Decarbonization will rely on keeping big polluters out of policymaking. Fossil fuel companies should be held accountable and made to pay for climate damage to communities, not a global platform to green their image.
Misinformation about loss and damage
For decades, scientists have known that burning fossil fuels results in global warming emissions that heat up the planet, leading to massive climate change and harmful impacts. Despite this knowledge, private and public fossil fuel companies have continued to invest in and support the burning of coal, oil and gas. As a result of these decisions, communities today face significant loss and damage.
While negotiations around loss and damage continuing this week at COP27, it is essential that we ensure that funds for loss and damage are fair reimbursement for real losses linked to climate change. Analysis by Climate Action Against Disinformation shows that some groups are already trying to reframe the debate through a negative lens, but the reality is quite simple.
When a party makes an intentional decision that causes harm to another party, it has a responsibility to try to repair that damage. Responsibility is not a difficult idea. Today, the United States and other nations must stand up and take ownership by ensuring that COP27 participants establish a process to raise and distribute new funds for loss and damage.
Loss and damage is not a new idea. Island nations raised concerns about loss and damage in 1991. And, as a negotiator from Vanuatu pointed out, if climate change had been tackled in 1991, there wouldn’t be a need for large funds. for loss and damage today. Now, 30 years later, loss and damage is formally negotiated at the COP.
At COP26, there were intense negotiations around loss and damage, but there was little interest in the topic beyond a small slice of journalists, politicians and activists.

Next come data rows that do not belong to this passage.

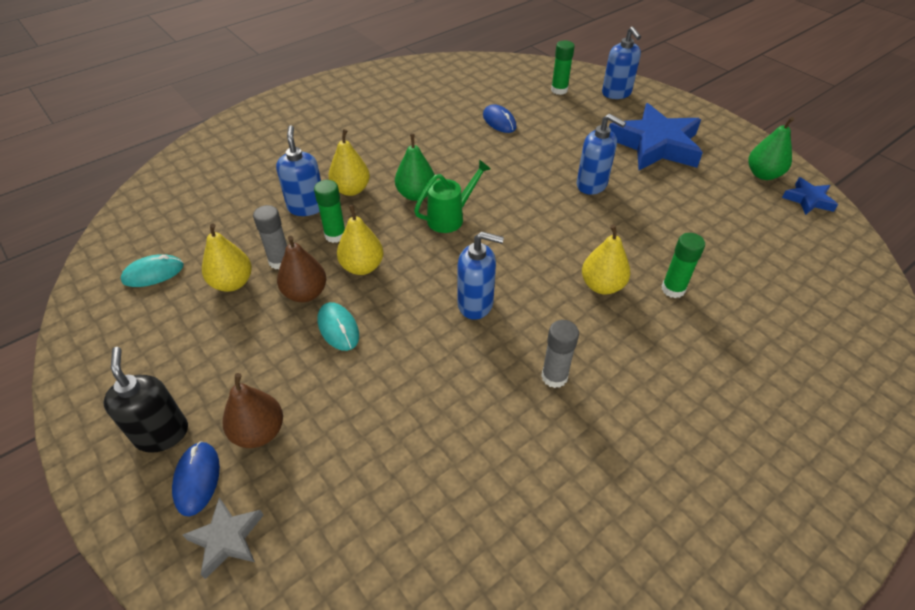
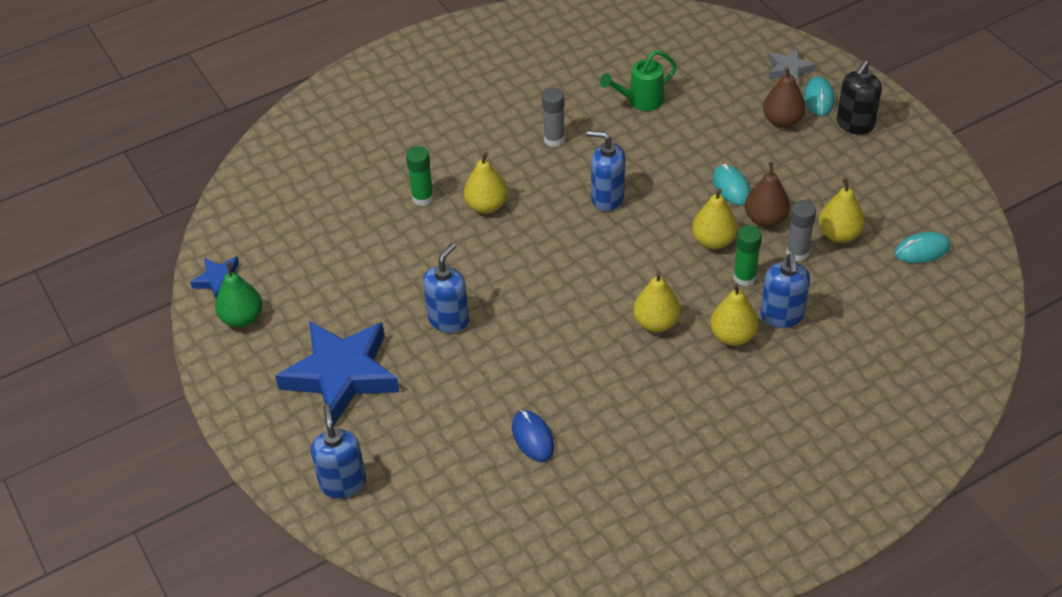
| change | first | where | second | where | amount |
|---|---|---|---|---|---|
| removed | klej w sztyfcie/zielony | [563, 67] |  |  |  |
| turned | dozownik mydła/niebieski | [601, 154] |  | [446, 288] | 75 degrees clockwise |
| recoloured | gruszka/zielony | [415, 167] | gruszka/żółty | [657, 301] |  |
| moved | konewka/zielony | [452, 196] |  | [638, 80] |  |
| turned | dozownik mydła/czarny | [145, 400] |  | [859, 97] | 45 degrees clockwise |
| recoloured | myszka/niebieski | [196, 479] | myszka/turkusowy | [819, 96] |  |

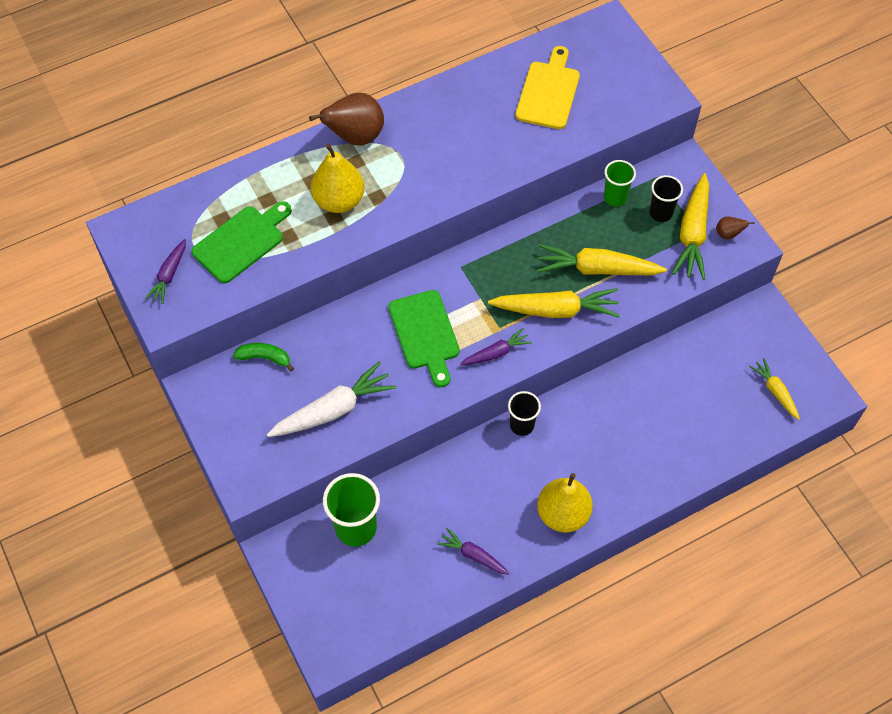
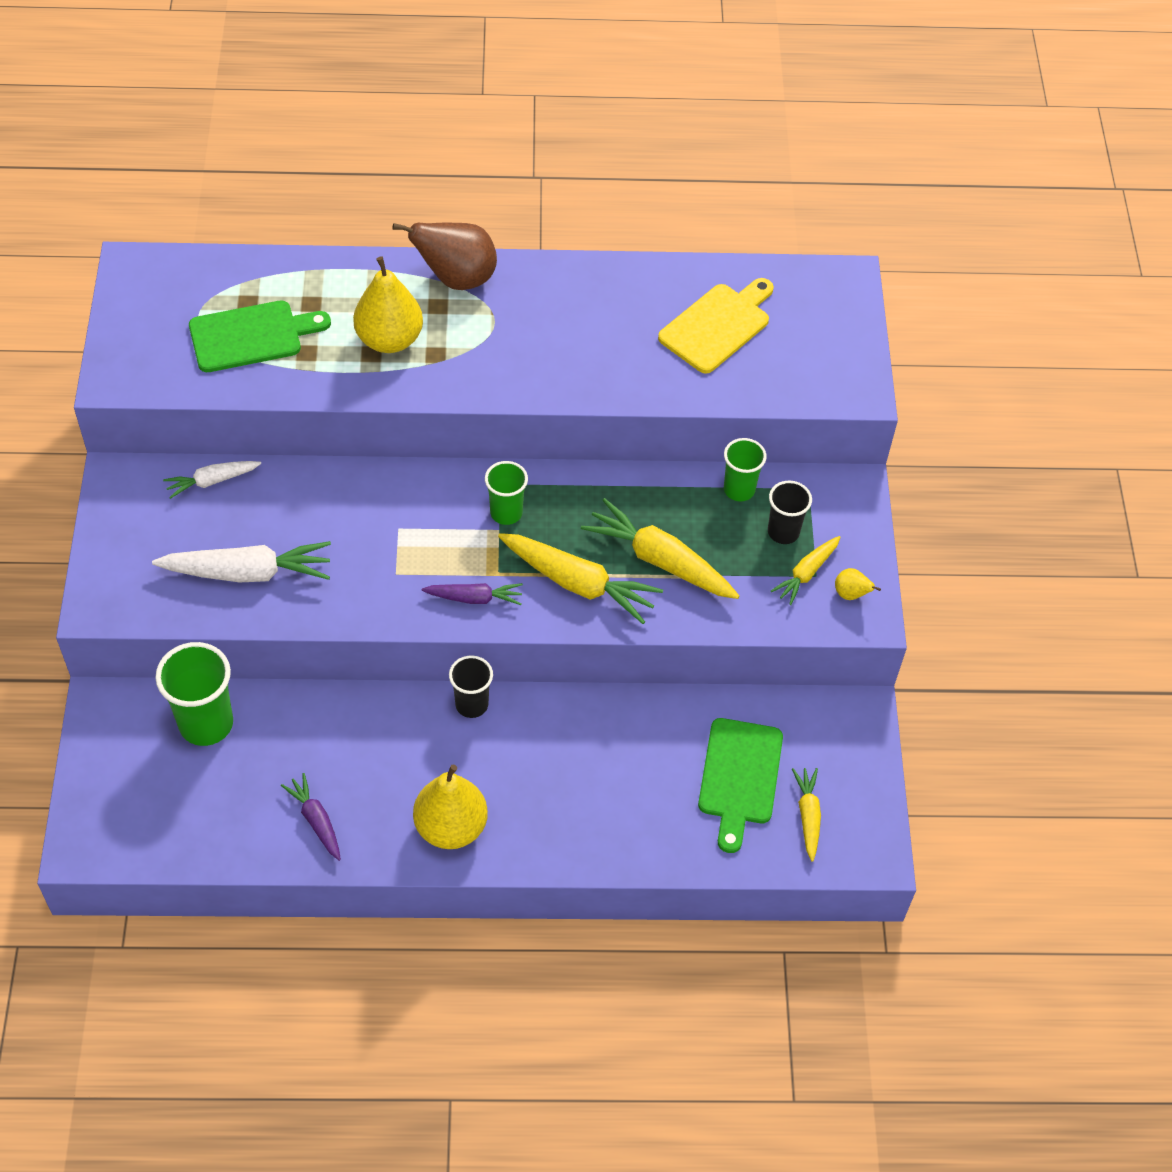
| change | first | where | second | where | amount |
|---|---|---|---|---|---|
| resized | marchewka/żółty | [690, 226] |  | [806, 570] | x0.57 |
| recoloured | gruszka/brązowy | [735, 227] | gruszka/żółty | [858, 584] |  |
| removed | marchewka/fioletowy | [165, 271] |  |  |  |
| moved | deska do krojenia/zielony | [424, 338] |  | [740, 785] |  |
| replaced | banan/zielony | [263, 357] | marchewka/biały | [212, 480] |  |
| added |  |  | szklanka/zielony | [506, 493] |  |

It’s a whole different story at COP27. As negotiators move forward in defining structures that could facilitate the payment of loss and damage, opponents are trying to rebrand loss and damage as “climate reparations” to politicize the idea. They use a classic strategy to try to foment division and spread misinformation about loss and damage by picking facts and pitting nations against each other.
At COP27, nations are calling on the fossil fuel industry to pay for the losses and damages they have caused by fueling climate change. These calls to action come from Pakistan and a coalition of 39 small island and low-lying coastal developing states, known as the Alliance of Small Island States.
Industry still distorts science
When I speak with brilliant negotiators and passionate climate leaders from around the world at COP27, it seems so obvious to me that we can come together to limit the worst consequences of climate change. But, as I detailed above, the oil and gas industry stands in the way of that future. The final chapter of the United Nations Intergovernmental Panel on Climate Change report on North America recognized for the first time that “the vested economic and political interests have generated rhetoric and misinformation that undermines climate science and disregard risk and urgency, leading to misguided political perceptions of climate risk and polarized public support for climate action. The nefarious role of the fossil fuel industry is still very evident at COP27.
The industry continues to twist the narrative and shape the very science that policy makers rely on to make informed decisions. A study published last week in Nature reviewed scientific studies on natural gas and found that reports from research centers funded by the fossil fuel industry were more supportive of natural gas than renewables. Taking a page from the playbook written by John Hill decades ago, industry is still influencing science.
The global community must follow the nations that are leading the charge for a fossil fuel-free future, and the oil and gas industry must step aside.